= Beginning of Section =
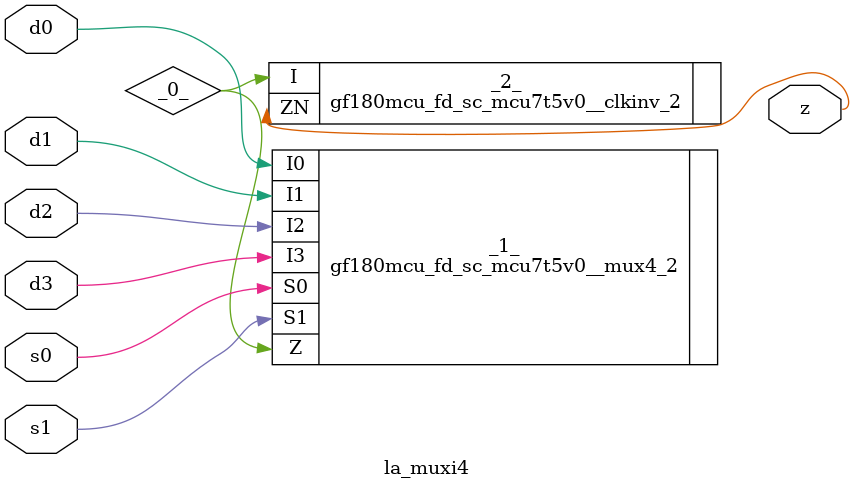
<source format=v>

/* Generated by Yosys 0.44 (git sha1 80ba43d26, g++ 11.4.0-1ubuntu1~22.04 -fPIC -O3) */

(* top =  1  *)
(* src = "generated" *)
(* keep_hierarchy *)
module la_muxi4 (
    d0,
    d1,
    d2,
    d3,
    s0,
    s1,
    z
);
  wire _0_;
  (* src = "generated" *)
  input d0;
  wire d0;
  (* src = "generated" *)
  input d1;
  wire d1;
  (* src = "generated" *)
  input d2;
  wire d2;
  (* src = "generated" *)
  input d3;
  wire d3;
  (* src = "generated" *)
  input s0;
  wire s0;
  (* src = "generated" *)
  input s1;
  wire s1;
  (* src = "generated" *)
  output z;
  wire z;
  gf180mcu_fd_sc_mcu7t5v0__mux4_2 _1_ (
      .I0(d0),
      .I1(d1),
      .I2(d2),
      .I3(d3),
      .S0(s0),
      .S1(s1),
      .Z (_0_)
  );
  gf180mcu_fd_sc_mcu7t5v0__clkinv_2 _2_ (
      .I (_0_),
      .ZN(z)
  );
endmodule

</source>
= End of Section =
■ YOUR TASK:
Find the lines above that contain the string "wire" and answer with how many there are, nothing else.

■ OUTPUT BELOW:
8